Provided material section start

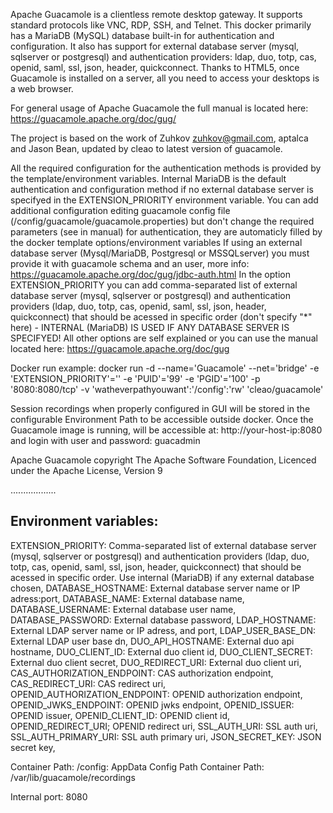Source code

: Apache Guacamole is a clientless remote desktop gateway. It supports standard protocols like VNC, RDP, SSH, and Telnet.
This docker primarily has a MariaDB (MySQL) database built-in for authentication and configuration. It also has support for external database server (mysql, sqlserver or postgresql) and authentication providers: ldap, duo, totp, cas, openid, saml, ssl, json, header, quickconnect.
Thanks to HTML5, once Guacamole is installed on a server, all you need to access your desktops is a web browser.

For general usage of Apache Guacamole the full manual is located here: https://guacamole.apache.org/doc/gug/

The project is based on the work of Zuhkov zuhkov@gmail.com⁠, aptalca and Jason Bean, updated by cleao to latest version of guacamole.

All the required configuration for the authentication methods is provided by the template/environment variables. Internal MariaDB is the default authentication and configuration method if no external database server is specifyed in the EXTENSION_PRIORITY environment variable.
You can add additional configuration editing guacamole config file (/config/guacamole/guacamole.properties) but don't change the required parameters (see in manual) for authentication, they are automaticly filled by the docker template options/environment variables
If using an external database server (Mysql/MariaDB, Postgresql or MSSQLserver) you must provide it with guacamole schema and an user, more info: https://guacamole.apache.org/doc/gug/jdbc-auth.html
In the option EXTENSION_PRIORITY you can add comma-separated list of external database server (mysql, sqlserver or postgresql) and authentication providers (ldap, duo, totp, cas, openid, saml, ssl, json, header, quickconnect) that should be acessed in specific order (don't specify "*" here) - INTERNAL (MariaDB) IS USED IF ANY DATABASE SERVER IS SPECIFYED!
All other options are self explained or you can use the manual located here: https://guacamole.apache.org/doc/gug

Docker run example:
  docker run -d --name='Guacamole' --net='bridge' -e 'EXTENSION_PRIORITY'='' -e 'PUID'='99' -e 'PGID'='100' -p '8080:8080/tcp' -v 'watheverpathyouwant':'/config':'rw' 'cleao/guacamole'

Session recordings when properly configured in GUI will be stored in the configurable Environment Path to be accessible outside docker.
Once the Guacamole image is running, will be accessible at: http://your-host-ip:8080 and login with user and password: guacadmin

Apache Guacamole copyright The Apache Software Foundation, Licenced under the Apache License, Version 9

..................

Environment variables:
---------------------
  EXTENSION_PRIORITY: Comma-separated list of external database server (mysql, sqlserver or postgresql) and authentication providers (ldap, duo, totp, cas, openid, saml, ssl, json, header, quickconnect) that should be acessed in specific order. Use internal (MariaDB) if any external database chosen,
  DATABASE_HOSTNAME: External database server name or IP adress:port,
  DATABASE_NAME: External database name,
  DATABASE_USERNAME: External database user name,
  DATABASE_PASSWORD: External database password,
  LDAP_HOSTNAME: External LDAP server name or IP adress, and port,
  LDAP_USER_BASE_DN: External LDAP user base dn,
  DUO_API_HOSTNAME: External duo api hostname,
  DUO_CLIENT_ID: External duo client id,
  DUO_CLIENT_SECRET: External duo client secret,
  DUO_REDIRECT_URI: External duo client uri,
  CAS_AUTHORIZATION_ENDPOINT: CAS authorization endpoint,
  CAS_REDIRECT_URI: CAS redirect uri,
  OPENID_AUTHORIZATION_ENDPOINT: OPENID authorization endpoint,
  OPENID_JWKS_ENDPOINT: OPENID jwks endpoint,
  OPENID_ISSUER: OPENID issuer,
  OPENID_CLIENT_ID: OPENID client id,
  OPENID_REDIRECT_URI; OPENID redirect uri,
  SSL_AUTH_URI: SSL auth uri,
  SSL_AUTH_PRIMARY_URI: SSL auth primary uri,
  JSON_SECRET_KEY: JSON secret key,
 
Container Path: /config: AppData Config Path
Container Path: /var/lib/guacamole/recordings
 
Internal port: 8080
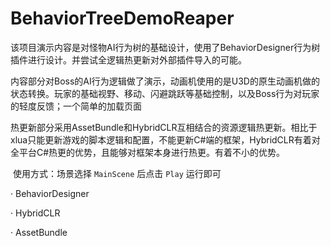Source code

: # BehaviorTreeDemoReaper


​	  该项目演示内容是对怪物AI行为树的基础设计，使用了BehaviorDesigner行为树插件进行设计。并尝试全逻辑热更新对外部插件导入的可能。

​	内容部分对Boss的AI行为逻辑做了演示，动画机使用的是U3D的原生动画机做的状态转换。玩家的基础视野、移动、闪避跳跃等基础控制，以及Boss行为对玩家的轻度反馈；一个简单的加载页面

​	  热更新部分采用AssetBundle和HybridCLR互相结合的资源逻辑热更新。相比于xlua只能更新游戏的脚本逻辑和配置，不能更新C#端的框架，HybridCLR有着对全平台C#热更的优势，且能够对框架本身进行热更。有着不小的优势。

​	使用方式：场景选择 `MainScene` 后点击 `Play` 运行即可







· BehaviorDesigner

· HybridCLR

· AssetBundle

Provided material section end

About this task:
Wherever an image appears, omit it, and retype everything else in the entries exactly.

Answer to the problem:
Source code

: Apache Guacamole is a clientless remote desktop gateway. It supports standard protocols like VNC, RDP, SSH, and Telnet.
This docker primarily has a MariaDB (MySQL) database built-in for authentication and configuration. It also has support for external database server (mysql, sqlserver or postgresql) and authentication providers: ldap, duo, totp, cas, openid, saml, ssl, json, header, quickconnect.
Thanks to HTML5, once Guacamole is installed on a server, all you need to access your desktops is a web browser.

For general usage of Apache Guacamole the full manual is located here: https://guacamole.apache.org/doc/gug/

The project is based on the work of Zuhkov zuhkov@gmail.com⁠, aptalca and Jason Bean, updated by cleao to latest version of guacamole.

All the required configuration for the authentication methods is provided by the template/environment variables. Internal MariaDB is the default authentication and configuration method if no external database server is specifyed in the EXTENSION_PRIORITY environment variable.
You can add additional configuration editing guacamole config file (/config/guacamole/guacamole.properties) but don't change the required parameters (see in manual) for authentication, they are automaticly filled by the docker template options/environment variables
If using an external database server (Mysql/MariaDB, Postgresql or MSSQLserver) you must provide it with guacamole schema and an user, more info: https://guacamole.apache.org/doc/gug/jdbc-auth.html
In the option EXTENSION_PRIORITY you can add comma-separated list of external database server (mysql, sqlserver or postgresql) and authentication providers (ldap, duo, totp, cas, openid, saml, ssl, json, header, quickconnect) that should be acessed in specific order (don't specify "*" here) - INTERNAL (MariaDB) IS USED IF ANY DATABASE SERVER IS SPECIFYED!
All other options are self explained or you can use the manual located here: https://guacamole.apache.org/doc/gug

Docker run example:
  docker run -d --name='Guacamole' --net='bridge' -e 'EXTENSION_PRIORITY'='' -e 'PUID'='99' -e 'PGID'='100' -p '8080:8080/tcp' -v 'watheverpathyouwant':'/config':'rw' 'cleao/guacamole'

Session recordings when properly configured in GUI will be stored in the configurable Environment Path to be accessible outside docker.
Once the Guacamole image is running, will be accessible at: http://your-host-ip:8080 and login with user and password: guacadmin

Apache Guacamole copyright The Apache Software Foundation, Licenced under the Apache License, Version 9

..................

Environment variables:
---------------------
  EXTENSION_PRIORITY: Comma-separated list of external database server (mysql, sqlserver or postgresql) and authentication providers (ldap, duo, totp, cas, openid, saml, ssl, json, header, quickconnect) that should be acessed in specific order. Use internal (MariaDB) if any external database chosen,
  DATABASE_HOSTNAME: External database server name or IP adress:port,
  DATABASE_NAME: External database name,
  DATABASE_USERNAME: External database user name,
  DATABASE_PASSWORD: External database password,
  LDAP_HOSTNAME: External LDAP server name or IP adress, and port,
  LDAP_USER_BASE_DN: External LDAP user base dn,
  DUO_API_HOSTNAME: External duo api hostname,
  DUO_CLIENT_ID: External duo client id,
  DUO_CLIENT_SECRET: External duo client secret,
  DUO_REDIRECT_URI: External duo client uri,
  CAS_AUTHORIZATION_ENDPOINT: CAS authorization endpoint,
  CAS_REDIRECT_URI: CAS redirect uri,
  OPENID_AUTHORIZATION_ENDPOINT: OPENID authorization endpoint,
  OPENID_JWKS_ENDPOINT: OPENID jwks endpoint,
  OPENID_ISSUER: OPENID issuer,
  OPENID_CLIENT_ID: OPENID client id,
  OPENID_REDIRECT_URI; OPENID redirect uri,
  SSL_AUTH_URI: SSL auth uri,
  SSL_AUTH_PRIMARY_URI: SSL auth primary uri,
  JSON_SECRET_KEY: JSON secret key,
 
Container Path: /config: AppData Config Path
Container Path: /var/lib/guacamole/recordings
 
Internal port: 8080
Source code

: # BehaviorTreeDemoReaper


​	  该项目演示内容是对怪物AI行为树的基础设计，使用了BehaviorDesigner行为树插件进行设计。并尝试全逻辑热更新对外部插件导入的可能。

​	内容部分对Boss的AI行为逻辑做了演示，动画机使用的是U3D的原生动画机做的状态转换。玩家的基础视野、移动、闪避跳跃等基础控制，以及Boss行为对玩家的轻度反馈；一个简单的加载页面

​	  热更新部分采用AssetBundle和HybridCLR互相结合的资源逻辑热更新。相比于xlua只能更新游戏的脚本逻辑和配置，不能更新C#端的框架，HybridCLR有着对全平台C#热更的优势，且能够对框架本身进行热更。有着不小的优势。

​	使用方式：场景选择 `MainScene` 后点击 `Play` 运行即可







· BehaviorDesigner

· HybridCLR

· AssetBundle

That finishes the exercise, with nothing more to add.